If we turn the key, the stone would maybe flip open like a book, an image would unfold before our eyes of a young high-school boy Jaronimas Ralys leaning over the book looking for his key to Homer’s Odyssey and trying to come up with words so that they would blow the wind in the sails of the ships gliding through the lines of the Lithuanian text.

Or maybe it is a book that the young Platon Zubov is holding in his sweaty and slightly shaky hands? Empress Catherine II is sitting in the armchair, listening to him as he reads the book aloud. It is his last task before Catherine will decide whether this young man with hypnotising eyes will become her next favourite.
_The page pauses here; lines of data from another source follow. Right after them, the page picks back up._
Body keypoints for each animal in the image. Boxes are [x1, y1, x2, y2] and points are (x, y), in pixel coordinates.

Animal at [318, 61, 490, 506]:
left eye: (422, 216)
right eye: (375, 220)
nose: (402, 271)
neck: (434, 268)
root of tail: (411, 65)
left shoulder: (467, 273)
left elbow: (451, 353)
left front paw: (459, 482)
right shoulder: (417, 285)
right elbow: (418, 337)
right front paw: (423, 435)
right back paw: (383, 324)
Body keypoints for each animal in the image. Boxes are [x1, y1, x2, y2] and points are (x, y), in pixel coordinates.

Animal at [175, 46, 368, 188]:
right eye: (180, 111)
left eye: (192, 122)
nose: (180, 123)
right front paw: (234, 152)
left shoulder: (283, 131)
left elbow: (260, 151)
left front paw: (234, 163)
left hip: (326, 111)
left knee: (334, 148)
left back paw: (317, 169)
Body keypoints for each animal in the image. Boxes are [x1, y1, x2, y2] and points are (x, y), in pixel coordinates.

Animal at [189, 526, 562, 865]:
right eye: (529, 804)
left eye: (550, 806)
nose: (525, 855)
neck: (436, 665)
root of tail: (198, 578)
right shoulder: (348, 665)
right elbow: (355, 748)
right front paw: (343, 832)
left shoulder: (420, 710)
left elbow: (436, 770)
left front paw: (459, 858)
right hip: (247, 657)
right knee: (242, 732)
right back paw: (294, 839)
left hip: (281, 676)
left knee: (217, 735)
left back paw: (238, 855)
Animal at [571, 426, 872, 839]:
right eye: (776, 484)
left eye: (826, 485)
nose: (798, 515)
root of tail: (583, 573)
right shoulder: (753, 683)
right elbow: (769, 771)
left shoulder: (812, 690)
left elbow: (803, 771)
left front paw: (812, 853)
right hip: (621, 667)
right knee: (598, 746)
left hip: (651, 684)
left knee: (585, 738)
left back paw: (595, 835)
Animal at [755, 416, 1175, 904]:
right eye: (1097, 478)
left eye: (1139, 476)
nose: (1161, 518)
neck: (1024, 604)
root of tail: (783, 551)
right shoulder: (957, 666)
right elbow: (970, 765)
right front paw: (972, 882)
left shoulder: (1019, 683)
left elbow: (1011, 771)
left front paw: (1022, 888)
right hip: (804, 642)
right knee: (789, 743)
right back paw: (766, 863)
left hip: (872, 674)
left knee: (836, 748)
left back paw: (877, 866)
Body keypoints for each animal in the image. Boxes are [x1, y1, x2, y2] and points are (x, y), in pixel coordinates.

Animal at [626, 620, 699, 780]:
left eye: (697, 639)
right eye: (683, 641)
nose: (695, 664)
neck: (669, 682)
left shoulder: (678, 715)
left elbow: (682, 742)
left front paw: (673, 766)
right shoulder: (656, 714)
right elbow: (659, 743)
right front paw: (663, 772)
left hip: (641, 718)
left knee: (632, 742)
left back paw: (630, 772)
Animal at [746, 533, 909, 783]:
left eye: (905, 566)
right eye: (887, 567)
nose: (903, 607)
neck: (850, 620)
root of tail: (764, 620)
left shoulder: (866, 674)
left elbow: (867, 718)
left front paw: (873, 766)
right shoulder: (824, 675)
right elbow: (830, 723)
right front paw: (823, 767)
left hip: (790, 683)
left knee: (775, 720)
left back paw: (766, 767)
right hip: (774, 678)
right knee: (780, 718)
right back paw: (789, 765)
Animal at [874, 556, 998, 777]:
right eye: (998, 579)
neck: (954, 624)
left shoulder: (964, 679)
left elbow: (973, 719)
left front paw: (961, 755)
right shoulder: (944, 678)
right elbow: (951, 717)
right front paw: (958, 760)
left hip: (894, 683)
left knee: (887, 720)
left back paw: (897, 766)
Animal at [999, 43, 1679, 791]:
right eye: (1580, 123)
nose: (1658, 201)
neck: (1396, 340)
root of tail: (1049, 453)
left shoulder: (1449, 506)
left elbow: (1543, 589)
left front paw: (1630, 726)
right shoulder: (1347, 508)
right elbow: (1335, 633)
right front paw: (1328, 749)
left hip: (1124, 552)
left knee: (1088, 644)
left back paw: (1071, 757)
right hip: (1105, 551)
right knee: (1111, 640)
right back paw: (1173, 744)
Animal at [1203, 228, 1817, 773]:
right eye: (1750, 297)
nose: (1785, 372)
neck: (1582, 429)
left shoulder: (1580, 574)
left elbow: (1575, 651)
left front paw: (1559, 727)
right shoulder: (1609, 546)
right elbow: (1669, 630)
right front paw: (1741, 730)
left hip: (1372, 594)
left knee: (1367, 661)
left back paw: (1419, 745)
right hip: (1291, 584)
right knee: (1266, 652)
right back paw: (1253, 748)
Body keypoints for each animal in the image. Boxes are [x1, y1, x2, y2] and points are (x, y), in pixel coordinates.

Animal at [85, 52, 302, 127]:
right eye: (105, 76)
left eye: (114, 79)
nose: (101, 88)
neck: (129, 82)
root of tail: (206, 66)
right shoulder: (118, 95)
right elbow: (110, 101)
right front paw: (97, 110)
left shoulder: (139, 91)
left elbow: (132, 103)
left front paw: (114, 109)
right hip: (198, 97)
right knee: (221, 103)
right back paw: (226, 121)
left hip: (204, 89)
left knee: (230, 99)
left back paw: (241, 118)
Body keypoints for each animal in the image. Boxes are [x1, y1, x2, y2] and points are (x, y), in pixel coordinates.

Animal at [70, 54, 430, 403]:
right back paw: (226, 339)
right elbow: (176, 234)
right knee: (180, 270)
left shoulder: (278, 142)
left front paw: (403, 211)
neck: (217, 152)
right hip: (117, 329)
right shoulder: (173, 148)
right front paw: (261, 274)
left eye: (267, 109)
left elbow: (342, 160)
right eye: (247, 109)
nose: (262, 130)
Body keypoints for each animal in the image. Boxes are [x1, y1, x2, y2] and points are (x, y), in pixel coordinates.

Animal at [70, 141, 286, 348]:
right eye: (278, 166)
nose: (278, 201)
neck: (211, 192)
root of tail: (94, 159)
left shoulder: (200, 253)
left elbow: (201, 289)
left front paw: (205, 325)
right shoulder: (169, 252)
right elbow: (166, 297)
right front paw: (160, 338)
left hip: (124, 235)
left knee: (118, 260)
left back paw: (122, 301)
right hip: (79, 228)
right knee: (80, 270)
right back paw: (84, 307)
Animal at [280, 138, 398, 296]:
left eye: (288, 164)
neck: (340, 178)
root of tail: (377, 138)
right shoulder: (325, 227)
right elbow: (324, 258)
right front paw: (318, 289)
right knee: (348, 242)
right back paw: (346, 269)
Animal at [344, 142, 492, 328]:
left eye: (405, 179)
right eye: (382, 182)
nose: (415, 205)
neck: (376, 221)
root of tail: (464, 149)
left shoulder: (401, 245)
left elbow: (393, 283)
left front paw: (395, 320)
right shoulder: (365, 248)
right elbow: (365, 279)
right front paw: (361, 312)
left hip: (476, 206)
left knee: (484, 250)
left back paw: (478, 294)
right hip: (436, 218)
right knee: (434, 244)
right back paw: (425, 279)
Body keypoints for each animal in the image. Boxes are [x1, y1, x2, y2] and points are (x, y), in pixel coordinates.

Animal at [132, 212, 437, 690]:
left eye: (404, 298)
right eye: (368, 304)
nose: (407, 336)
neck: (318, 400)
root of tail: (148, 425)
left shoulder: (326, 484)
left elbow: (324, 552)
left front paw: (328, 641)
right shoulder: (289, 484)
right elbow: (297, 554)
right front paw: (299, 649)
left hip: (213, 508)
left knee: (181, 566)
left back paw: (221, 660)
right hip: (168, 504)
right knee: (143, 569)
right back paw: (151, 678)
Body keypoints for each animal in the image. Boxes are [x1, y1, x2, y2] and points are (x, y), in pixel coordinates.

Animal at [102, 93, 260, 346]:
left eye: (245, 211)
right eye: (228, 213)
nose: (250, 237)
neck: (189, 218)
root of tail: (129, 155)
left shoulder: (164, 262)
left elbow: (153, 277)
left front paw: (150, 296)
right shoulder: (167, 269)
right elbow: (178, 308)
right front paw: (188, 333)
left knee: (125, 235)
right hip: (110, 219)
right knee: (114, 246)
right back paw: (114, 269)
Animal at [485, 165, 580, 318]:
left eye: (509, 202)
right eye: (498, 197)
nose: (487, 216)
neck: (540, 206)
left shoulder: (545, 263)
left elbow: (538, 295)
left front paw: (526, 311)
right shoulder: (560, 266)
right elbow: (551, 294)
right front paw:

And although no one knows this yet, this reading would decide whether Platon Zubov would end up in Šiauliai.

Or if we unlocked the stone, perhaps we would hear a bell ringing? As a call for Lithuanians to unify around their culture and Lithuanian books and the count’s descendents would be the ones to support them.

No one uses a lock without a reason Where there is a lock, there is something to protect, some treasure or hidden secret. But, to be fair, we also use stones for graves. For the sake of eternity and beauty. For immortalizing someone. Unless we lose the key to our memory drawer. Do not forget all this; without our memory and thoughts, the wind will simply turn the pages of the archival records until they are scattered all over the world.